Because I have my job, draw my pay, get my laughs, and seem to be able to get one girl or another to go to bed with me just about every time I want; because I am envied and looked up to by neighbors and coworkers with smaller salaries, less personality, drab wives; and because I really do seem to have everything I want, although I often wish I were working for someone other than Green, who likes me and likes my work but wouldn't let me make a speech at the company convention in Puerto Rico last year, or at the company convention in Florida the year before — and who knows I hate him for that and will probably never forgive him or ever forget it.

(I have dreams, unpleasant dreams, that relate, I think, to my wanting to speak at a company convention, and they are always dreams that involve bitter frustration and humiliation and insurmountable difficulty in getting from one location to another.)

Green now thinks I am conspiring to undermine him. He is wrong. For one thing, I don't have the initiative; for another, I don't have the nerve; and for still another thing, I guess I really like and admire Green in many respects (even though I also hate and resent him in many others), and I know I am probably safer working for him than I would be working for anyone else — even for Andy Kagle in the Sales Department if they did decide to move me and my department from Green's department to Kagle's department.

In many ways and on many occasions Green and I are friends and allies and do helpful, sometimes considerate things for each other. Often, I protect and defend him when he is late or forgetful with work of his own, and I frequently give him credit for good work from my department that he does not deserve. But I never tell him I do this; and I never let him know when I hear anything favorable about him. I enjoy seeing Green apprehensive. I'm pleased he distrusts me (it does wonders for my self-esteem), and I do no more than necessary to reassure him.

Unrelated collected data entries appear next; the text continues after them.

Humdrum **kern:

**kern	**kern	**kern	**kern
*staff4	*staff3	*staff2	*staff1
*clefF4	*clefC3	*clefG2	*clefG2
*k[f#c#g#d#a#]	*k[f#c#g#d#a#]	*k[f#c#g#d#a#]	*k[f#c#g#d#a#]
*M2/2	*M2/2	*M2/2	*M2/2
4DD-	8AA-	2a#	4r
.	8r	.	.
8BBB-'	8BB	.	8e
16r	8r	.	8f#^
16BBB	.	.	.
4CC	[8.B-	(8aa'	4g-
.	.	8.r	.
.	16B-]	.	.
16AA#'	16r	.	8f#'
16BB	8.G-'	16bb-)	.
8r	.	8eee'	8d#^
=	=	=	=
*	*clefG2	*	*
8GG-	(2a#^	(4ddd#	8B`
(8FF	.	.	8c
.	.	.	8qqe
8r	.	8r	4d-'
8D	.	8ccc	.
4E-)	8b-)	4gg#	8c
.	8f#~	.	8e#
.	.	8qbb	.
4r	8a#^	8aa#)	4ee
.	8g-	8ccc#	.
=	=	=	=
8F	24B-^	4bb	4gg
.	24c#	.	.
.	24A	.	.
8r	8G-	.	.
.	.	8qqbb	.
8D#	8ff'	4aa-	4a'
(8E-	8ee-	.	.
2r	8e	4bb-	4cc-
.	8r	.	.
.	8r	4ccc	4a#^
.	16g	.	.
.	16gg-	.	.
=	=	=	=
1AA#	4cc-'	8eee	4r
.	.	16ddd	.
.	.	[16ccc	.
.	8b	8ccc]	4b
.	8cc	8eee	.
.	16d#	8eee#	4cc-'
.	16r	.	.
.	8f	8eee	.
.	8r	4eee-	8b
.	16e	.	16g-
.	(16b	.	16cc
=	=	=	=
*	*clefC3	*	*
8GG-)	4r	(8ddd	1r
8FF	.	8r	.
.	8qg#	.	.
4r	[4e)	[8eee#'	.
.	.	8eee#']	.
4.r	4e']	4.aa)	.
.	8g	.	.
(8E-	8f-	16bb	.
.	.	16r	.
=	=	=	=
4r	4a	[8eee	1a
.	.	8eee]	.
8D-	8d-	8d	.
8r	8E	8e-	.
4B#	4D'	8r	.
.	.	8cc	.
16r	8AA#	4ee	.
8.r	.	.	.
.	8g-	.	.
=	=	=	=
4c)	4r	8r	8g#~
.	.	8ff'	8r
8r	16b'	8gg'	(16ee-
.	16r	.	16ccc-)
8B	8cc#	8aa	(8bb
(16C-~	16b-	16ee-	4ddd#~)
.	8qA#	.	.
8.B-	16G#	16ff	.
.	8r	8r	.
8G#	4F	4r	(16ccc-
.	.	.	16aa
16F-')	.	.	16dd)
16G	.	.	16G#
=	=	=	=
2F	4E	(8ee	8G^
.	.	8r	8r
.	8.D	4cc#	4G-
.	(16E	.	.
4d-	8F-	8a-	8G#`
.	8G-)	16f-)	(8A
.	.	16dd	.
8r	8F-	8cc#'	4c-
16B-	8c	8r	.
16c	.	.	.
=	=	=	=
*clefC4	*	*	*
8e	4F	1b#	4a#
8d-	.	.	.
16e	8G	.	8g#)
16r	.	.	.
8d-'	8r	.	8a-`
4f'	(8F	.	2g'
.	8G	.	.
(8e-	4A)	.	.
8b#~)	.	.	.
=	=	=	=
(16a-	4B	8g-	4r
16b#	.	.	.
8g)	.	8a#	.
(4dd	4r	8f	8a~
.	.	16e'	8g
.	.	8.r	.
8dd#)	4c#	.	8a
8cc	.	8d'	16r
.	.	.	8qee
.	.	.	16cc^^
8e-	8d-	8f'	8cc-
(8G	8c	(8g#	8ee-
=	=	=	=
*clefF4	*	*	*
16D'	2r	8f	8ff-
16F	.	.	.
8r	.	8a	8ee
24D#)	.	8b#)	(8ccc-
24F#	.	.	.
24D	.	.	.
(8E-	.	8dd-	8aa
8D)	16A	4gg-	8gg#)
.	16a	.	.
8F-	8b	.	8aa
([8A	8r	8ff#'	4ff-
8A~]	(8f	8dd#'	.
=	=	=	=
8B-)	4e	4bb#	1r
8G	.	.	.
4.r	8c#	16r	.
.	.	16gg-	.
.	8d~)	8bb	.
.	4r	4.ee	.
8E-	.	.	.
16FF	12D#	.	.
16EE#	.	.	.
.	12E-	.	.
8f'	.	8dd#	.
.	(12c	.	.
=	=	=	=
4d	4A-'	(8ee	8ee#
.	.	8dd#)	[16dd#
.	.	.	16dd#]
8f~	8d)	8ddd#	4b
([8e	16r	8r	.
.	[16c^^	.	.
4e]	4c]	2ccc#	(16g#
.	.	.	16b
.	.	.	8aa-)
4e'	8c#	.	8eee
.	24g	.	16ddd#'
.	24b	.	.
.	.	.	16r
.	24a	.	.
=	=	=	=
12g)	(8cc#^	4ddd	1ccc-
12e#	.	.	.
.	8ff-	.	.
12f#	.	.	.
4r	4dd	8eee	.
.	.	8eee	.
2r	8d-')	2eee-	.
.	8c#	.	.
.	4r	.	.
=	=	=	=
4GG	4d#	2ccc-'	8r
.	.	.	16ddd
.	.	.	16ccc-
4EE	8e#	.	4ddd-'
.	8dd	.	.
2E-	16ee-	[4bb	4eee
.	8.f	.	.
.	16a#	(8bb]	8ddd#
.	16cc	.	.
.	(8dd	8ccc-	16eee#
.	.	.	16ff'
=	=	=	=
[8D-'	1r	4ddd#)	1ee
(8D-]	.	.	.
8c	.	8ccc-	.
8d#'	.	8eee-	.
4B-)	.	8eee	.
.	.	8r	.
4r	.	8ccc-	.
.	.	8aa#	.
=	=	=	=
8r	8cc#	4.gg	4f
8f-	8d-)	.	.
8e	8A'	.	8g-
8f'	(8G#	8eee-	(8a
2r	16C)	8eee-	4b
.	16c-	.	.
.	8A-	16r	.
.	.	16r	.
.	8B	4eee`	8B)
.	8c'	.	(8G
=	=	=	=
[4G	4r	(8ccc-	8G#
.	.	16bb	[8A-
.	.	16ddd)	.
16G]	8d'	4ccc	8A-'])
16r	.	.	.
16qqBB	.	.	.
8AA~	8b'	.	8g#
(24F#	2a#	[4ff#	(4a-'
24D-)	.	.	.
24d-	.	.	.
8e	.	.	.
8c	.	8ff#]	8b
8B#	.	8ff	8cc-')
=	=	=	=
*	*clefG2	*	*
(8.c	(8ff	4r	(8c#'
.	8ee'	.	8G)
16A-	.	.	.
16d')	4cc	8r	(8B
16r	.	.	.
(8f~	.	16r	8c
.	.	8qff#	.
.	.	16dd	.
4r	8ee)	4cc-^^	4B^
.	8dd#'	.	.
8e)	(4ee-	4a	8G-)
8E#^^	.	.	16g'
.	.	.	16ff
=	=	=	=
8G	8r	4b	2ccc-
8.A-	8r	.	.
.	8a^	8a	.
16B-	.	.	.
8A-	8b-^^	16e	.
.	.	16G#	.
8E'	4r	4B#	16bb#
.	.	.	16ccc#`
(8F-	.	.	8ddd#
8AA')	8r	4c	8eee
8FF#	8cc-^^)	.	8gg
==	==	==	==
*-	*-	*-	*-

And I am the best friend he has here.

So I scare Green, and Green scares White, and White scares Black, and Black scares Brown and Green, and Brown scares me and Green and Andy Kagle, and all of this is absolutely true, because Horace White really is afraid of conversation with Jack Green, and Johnny Brown, who bulldozes everyone around him with his strong shoulders, practical mind, and tough, outspoken mouth, is afraid of Lester Black, who protects him.

I know it's true, because I worked this whole color wheel out one dull, wet afternoon on one of those organizational charts I am always constructing when I grow bored with my work. I am currently occupied (as one of my private projects) with trying to organize a self-sufficient community out of people in the company whose names are the same as occupations, tools, or natural resources, for we have many Millers, Bakers, Taylors, Carpenters, Fields, Farmers, Hammers, Nichols (puns are permitted in my Utopia, else how could we get by?), and Butchers listed in the internal telephone directory; possibly we'd be a much better organization if all of us were doing the kind of work our names suggest, although I'm not sure where I'd fit in snugly there, either, because my name means nothing that I know of and I don't know where it came from.

Digging out valuable information of no importance distracts and amuses me. There are eleven Greens in the company (counting Greenes), eight Whites, four Browns, and four Blacks. There is one Slocum. me. For a while, there were two Slocums; there was a Mary Slocum in our Chicago office, a short, sexy piece just out of secretarial school with a wiggling ass and a nice big bust, but she quit to get married and was soon pregnant and disappeared. Here and there in the company colored men, Negroes, in immaculate white or blue shirts and very firmly knotted ties are starting to appear; none are important yet, and nobody knows positively why they have come here or what they really want. All of us (almost all of us) are ostentatiously polite to them and pretend to see no difference. In private, the salesmen make jokes about them.